En effet, le gouvernement intègre précisément six femmes sur les 24 ministres nommés.


...UN POSTE RÉGALIEN AUX FEMMES

Parmi les femmes, il y a un poste régalien, donc un portefeuille clé, celui des Affaires étrangères attribué à Corinne Amori Brunet, ex ambassadeur du Bénin près la France nommée à la tête de la diplomatie béninoise.


EX MINISTRES DE TALON...

Romuald Wadagni, a choisi de s'appuyer sur la continuité en maintenant sept anciens ministres issus de l'ère Patrice Talon. C'est le cas par exemple d'Olushegun Adjadi Bakari, qui passe de la diplomatie au poste de ministre du Tourisme et du Commerce extérieur.

Outre son cas, il y a d'autres ministres du régime défunt qui conservent leur portefeuille tandis que d'autres changent de responsabilités au sein de la nouvelle équipe gouvernementale. Yvon Détchénou est toujours ministre de la Justice et de la législation, Garde des Sceaux.


Benjamin Hounkpatin demeure ministre de la Santé.

Veronique Tognifodé garde son portefeuille de ministre de la Famille et de l’action sociale 

Aurélie Soulé Zoumarou est restée à son poste de ministre de la Communication en charge des médias.

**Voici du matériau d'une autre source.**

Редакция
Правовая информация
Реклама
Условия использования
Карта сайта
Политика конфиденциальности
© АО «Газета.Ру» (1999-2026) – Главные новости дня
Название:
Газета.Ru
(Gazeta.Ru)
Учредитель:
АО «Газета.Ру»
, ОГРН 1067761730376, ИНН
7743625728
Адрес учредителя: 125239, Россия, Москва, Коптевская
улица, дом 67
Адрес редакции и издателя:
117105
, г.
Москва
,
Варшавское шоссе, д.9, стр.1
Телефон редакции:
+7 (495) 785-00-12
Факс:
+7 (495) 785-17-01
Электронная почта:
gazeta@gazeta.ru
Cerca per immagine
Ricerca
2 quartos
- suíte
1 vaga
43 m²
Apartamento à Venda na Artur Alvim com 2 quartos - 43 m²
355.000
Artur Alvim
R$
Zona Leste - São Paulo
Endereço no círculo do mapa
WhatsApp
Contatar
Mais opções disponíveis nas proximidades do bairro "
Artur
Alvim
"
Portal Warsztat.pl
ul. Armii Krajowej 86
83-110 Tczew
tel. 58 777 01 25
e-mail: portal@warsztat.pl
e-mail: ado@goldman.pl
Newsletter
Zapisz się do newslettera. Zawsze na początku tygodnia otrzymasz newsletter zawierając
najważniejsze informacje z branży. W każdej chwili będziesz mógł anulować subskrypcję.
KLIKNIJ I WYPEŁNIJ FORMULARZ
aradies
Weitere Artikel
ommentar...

Alimatou Shadiya Assouma garde son poste de ministre du Commerce avec une nuance ( commerce interieur en charge de la formalisation de l’économie).

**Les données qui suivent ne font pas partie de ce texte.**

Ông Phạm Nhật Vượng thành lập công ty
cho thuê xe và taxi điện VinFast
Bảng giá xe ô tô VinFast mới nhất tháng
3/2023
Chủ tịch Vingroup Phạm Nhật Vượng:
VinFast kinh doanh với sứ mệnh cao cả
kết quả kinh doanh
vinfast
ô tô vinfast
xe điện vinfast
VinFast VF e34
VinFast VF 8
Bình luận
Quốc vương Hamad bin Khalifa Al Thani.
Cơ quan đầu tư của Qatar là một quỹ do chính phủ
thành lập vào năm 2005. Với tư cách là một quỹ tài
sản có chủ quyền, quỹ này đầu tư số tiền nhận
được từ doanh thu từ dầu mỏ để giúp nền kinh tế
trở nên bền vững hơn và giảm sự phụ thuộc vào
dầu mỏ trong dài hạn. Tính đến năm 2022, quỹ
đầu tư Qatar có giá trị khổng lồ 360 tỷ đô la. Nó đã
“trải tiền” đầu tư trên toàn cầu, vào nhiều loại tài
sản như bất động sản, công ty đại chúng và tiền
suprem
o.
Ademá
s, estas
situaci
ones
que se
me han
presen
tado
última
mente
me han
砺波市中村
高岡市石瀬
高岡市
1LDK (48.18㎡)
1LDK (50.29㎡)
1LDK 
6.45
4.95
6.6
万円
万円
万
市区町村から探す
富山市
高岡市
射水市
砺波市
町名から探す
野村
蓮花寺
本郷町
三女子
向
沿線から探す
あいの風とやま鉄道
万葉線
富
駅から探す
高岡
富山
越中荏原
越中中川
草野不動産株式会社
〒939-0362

Enfin, Bénoît Dato demeure ministre des Sports et de l'engagement civique.


...CLIGNOTANTS POLITIQUES...

Au nombre des membres des partis politiques de la majorité (en incluant les profils politiques du Bloc républicain et de l'Union progressiste le renouveau), tout porte à croire que bien que Romuald Wadagni soit lui-même un technocrate neutre, il a tenu à faire un clin d'œil aux deux partis de la mouvance présidentielle, qui ont porté solidement sa campagne a été solidement (l'UPR et le BR).


La présence de Janvier Yahouédehou à la Décentralisation et celle de Gildas Agonkan au ministère délégué de la Défense s'inscrivent dans ce cadre.

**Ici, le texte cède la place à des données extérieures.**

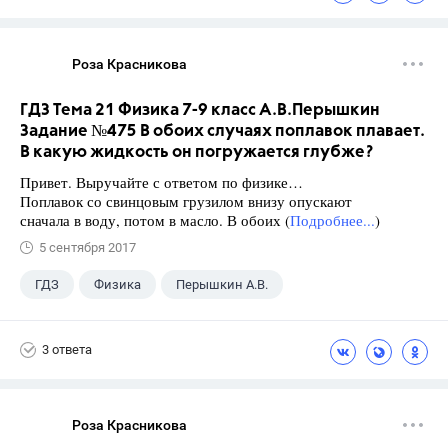
Роза Красникова
ГДЗ Тема 21 Физика 7-9 класс А.В.Перышкин
Задание №475 В обоих случаях поплавок плавает.
В какую жидкость он погружается глубже?
Привет. Выручайте с ответом по физике…
Поплавок со свинцовым грузилом внизу опускают
сначала в воду, потом в масло. В обоих (
Подробнее...
)
5 сентября 2017
ГДЗ
Физика
Перышкин А.В.
Школа
+1
7 класс
3 ответа
Роза Красникова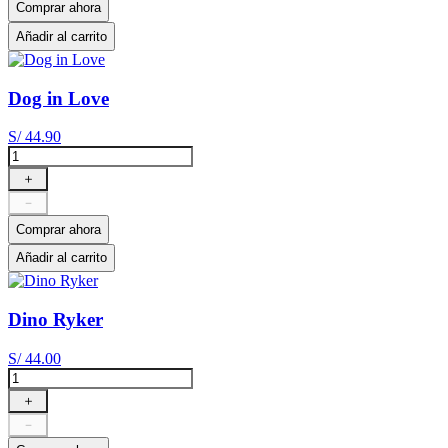
Comprar ahora
Añadir al carrito
Dog in Love
S/
44
.
90
＋
－
Comprar ahora
Añadir al carrito
Dino Ryker
S/
44
.
00
＋
－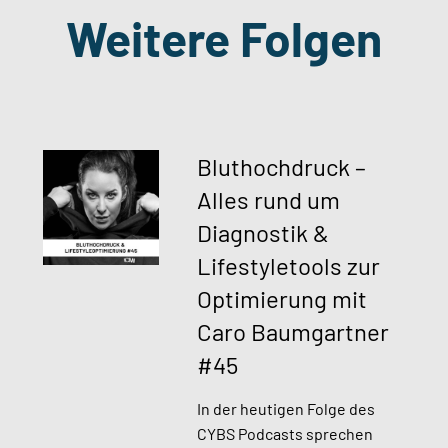
Weitere Folgen
Bluthochdruck –
Alles rund um
Diagnostik &
Lifestyletools zur
Optimierung mit
Caro Baumgartner
#45​
In der heutigen Folge des
CYBS Podcasts sprechen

Cette vision de Wadagni lui permet de garantir une stabilité parlementaire et institutionnelle.


 ...À L'ÉTAGE DES TECHNOCRATES

Au regard des profils des personnalités de la diaspora, il faut les données nominatives exactes sur l'origine géographique immédiate des 13 nouveaux visages pour une catégorisation administrative plus aisée.

Cependant, le profil même du président Wadagni (ancien cadre international chez Deloitte à Paris et diplômé de la Harvard Business School) insuffle une forte culture de technocratie internationale. 


Cette 1ère équipe fait la part belle aux cadres techniques de haut niveau, notamment au ministère de l'Économie et des Finances dirigé par Aristide Médenou, secondé par des ministres délégués spécialisés pour répondre aux exigences des institutions financières internationales.

À noter qu'aucune personnalité issue de l'opposition ayant rallié le président durant la campagne n'a été intégrée dans cette première équipe.


ARCHITECTURE DU PREMIER GOUVERNEMENT... 

Le président Romuald Wadagni dessine une véritable symphonie républicaine, où l'audace de la nouveauté s'unit harmonieusement à la sagesse de la continuité.

Au regard de l'architecture du premier gouvernement de Romuald Wadagni, on constate un équilibre sacré de la continuité et l'ancrage des technocrates.

En effet, les ministres maintenus de l'ère Talon incarnent la mémoire institutionnelle. Mieux, ils garantissent la poursuite des grands chantiers nationaux sans rupture. Leur présence rassure les partenaires et stabilise la trajectoire de l'État.

Quant au souffle neuf des technocrates de la diaspora, on remarque une présence de compétences pointues pour des méthodes managériales novatrices.

Cette présence des technocrates symbolise un Bénin attractif qui rapatrie ses plus grands talents. 

Quant à la force inclusive des partis politiques, Wadagni par les figures politiques, enracine l'action gouvernementale pour consolider le pacte social avec la base militante. 


Quant à la présence des femmes, la promotion au titre de chef de la diplomatie du Bénin de Corine Brunet, Ex ambassadeur du Bénin près la France, n'est plus une concession, mais une consécration du mérite.

Wadagni a réussi à briser définitivement le plafond de verre béninois avec un poste régalien aux femmes. Ce qui n'a plus été le cas depuis 2006 avec Madame Boni aux Affaires étrangères à l'ère du président Yayi.

Ce gouvernement, certes inspire. Cependant, il doit retrousser les manches pour propulser le Bénin vers son destin de grandeur.